Fil d'Ariane
Dans ces studios de Kaboul, ce sont des réalisatrices qui contrôlent le travail des monteuses, tandis que les preneuses de son accrochent des micros au col des présentatrices et des invitées autour desquelles s'affairent les maquilleuses, sous l'égide d'éditrices et de rédactrices en chef. La quinzaine de techniciens qui encadrent leurs collègues féminines ne sont là que le temps de les former.
C'est en faisant passer des entretiens pour un poste de présentateur/trice du matin sur une chaîne locale que l'idée vient au producteur Hamid Sahar : dans la province conservatrice de Nangarhar, 80 % des candidats sont des candidates. Audacieux et mercantile, il entrevoit l'énorme potentiel, notamment dans les grands centres urbains, comme Kaboul, de ce nouveau public en mal d'information, de débat et de divertissement dans un pays où, jusqu'en 2001, le port de la burqa était obligatoire en public et où les filles ne pouvaient pas aller à l'école.

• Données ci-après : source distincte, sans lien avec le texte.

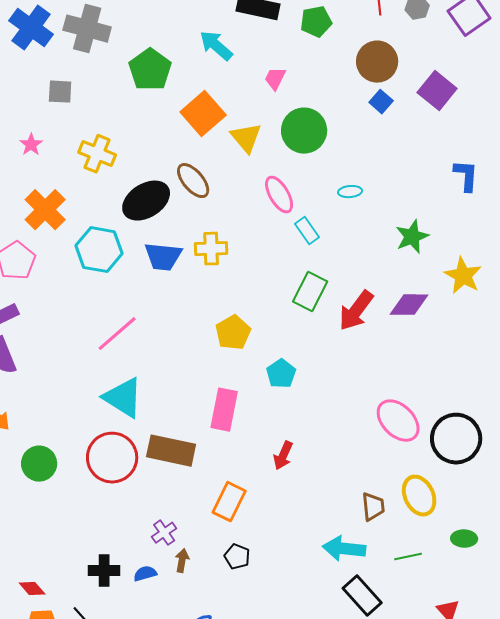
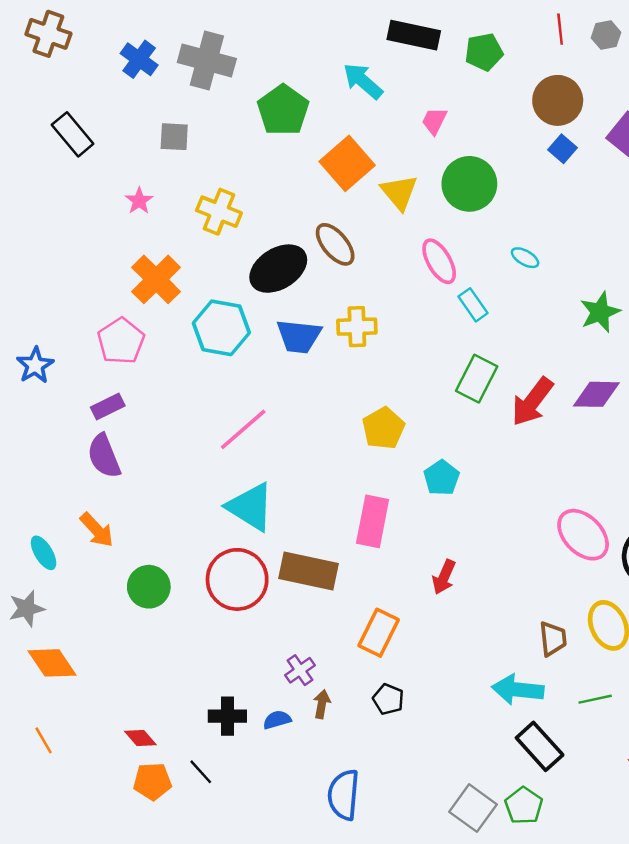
blue cross: (31, 28) -> (139, 59), size x0.7
cyan ellipse: (350, 192) -> (525, 258), turned 35

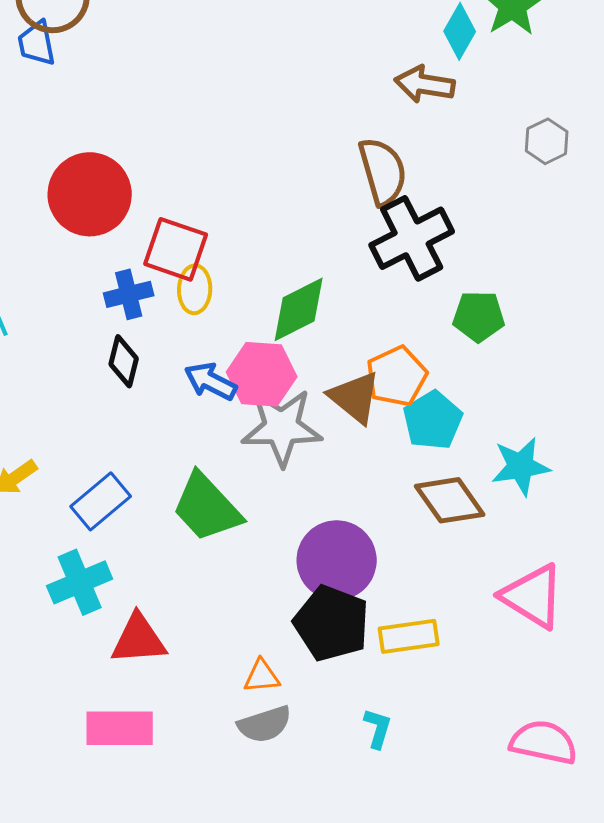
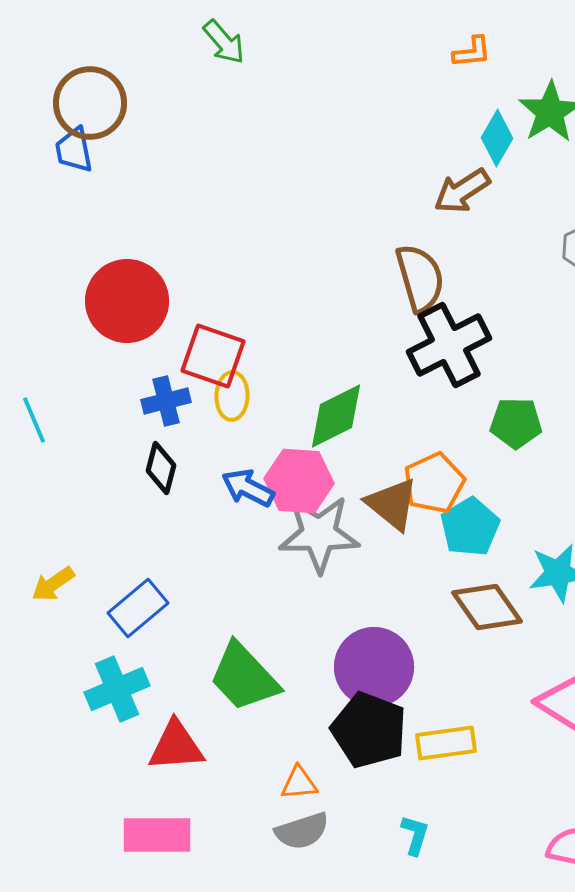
brown arrow: (425, 84) -> (462, 191), turned -42
green trapezoid: (207, 507) -> (244, 677), moved

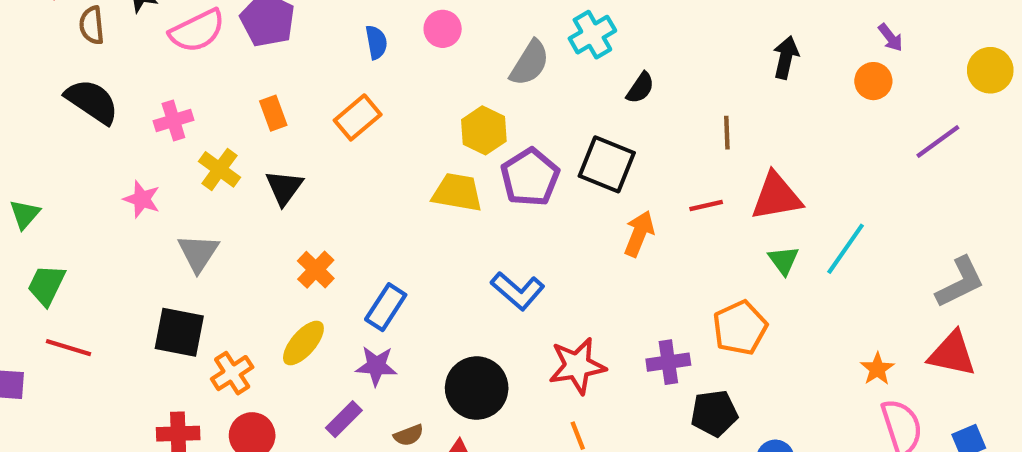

Les programmes se veulent différents, adaptés aux besoins du public féminin. Santé, politique, économie, enseignement sont autant de thématiques abordées pour faire avancer la société afghane, explique le producteur.
Il fallait donner aux femmes la possibilité de travailler et de faire leurs preuves.
Hamid Sahar
Les 54 collaboratrices voient leur chaîne comme une tribune pour défendre les droits des femmes et faire entendre leur voix : "Tout le monde doit voir que les femmes sont capables de travailler et de prendre leur place dans la société," explique la jeune présentatrice Shamela Rasooli. A 22 ans, Shamela est à l'image de la plupart de ses collègues, dont l'énergie et l'audace compensent l'inexpérience. Leur objectif : montrer aux Afghanes qu'elles aussi peuvent vivre et travailler comme elles l'entendent.
Le lancement des programmes de la "télé des femmes" qui, dans un premier temps, émet de 6 heures à minuit, n'est pas passé inaperçu. La journaliste kurde Gulê Algunerhan salue l'arrivée dans le paysage médiatique de cette région du monde de la "première télévision féminine en Afghanistan" :
İlk kadın televizyonu Afganistan'da açıldı #ZanTv pic.twitter.com/ZhjmF0WQfU
— Gulê Algunerhan (@AlgunerhanGule1) 22 mai 2017
Quant au site d'information du grand quotidien anglophone indien The Hindu, il consacre un article à cette initiative pionnière :
Afghanistan to have it's first TV station run by women, dedicated to women - https://t.co/H1B9nlJ8W1 #ZanTV
— The Hindu (@the_hindu) 20 mai 2017
Le journaliste américain John Hendren, correspondant d'Al Jezeerah, lui, a craqué sur les abats-jours en burqa qui décorent les locaux de ZanTV :
Fantastic Pic of the Day: Burkha lampshades, found at a new network called Zan TV – it means “women’s TV” – in Kabul, Afghanistan pic.twitter.com/XJP2AVI9qy
— John Hendren (@johnhendren) May 22, 2017
Voir une femme présenter un journal n'est pas exceptionnel, en Afghanistan, mais pour celles qui se sont lancées avec enthousiasme dans ce projet pionnier 100 % féminin, les pressions restent fortes, à commencer par la famille et le cercle des proches. "J'ai pas mal de problèmes depuis que je travaille dans les médias, explique Khatira Ahmadi. J'ai même reçu des menaces... J'ai des oncles et des cousins qui sont convaincus qu'une femme ne devrait pas travailler à la télévision, mais je suis obligée de les ignorer si je veux poursuivre mes objectifs."
Au milieu d'un paysage médiatique d'une quarantaine de chaînes de télévision, ZanTV opère dans des studios rudimentaires avec un budget réduit à la portion congrue grâce aux technologies numériques. Quelles sont ses chances de succès ? Incertaines, bien sûr, mais son lancement reste une date à marquer d'une pierre blanche dans un pays en reconstruction, où plane encore le spectre des talibans.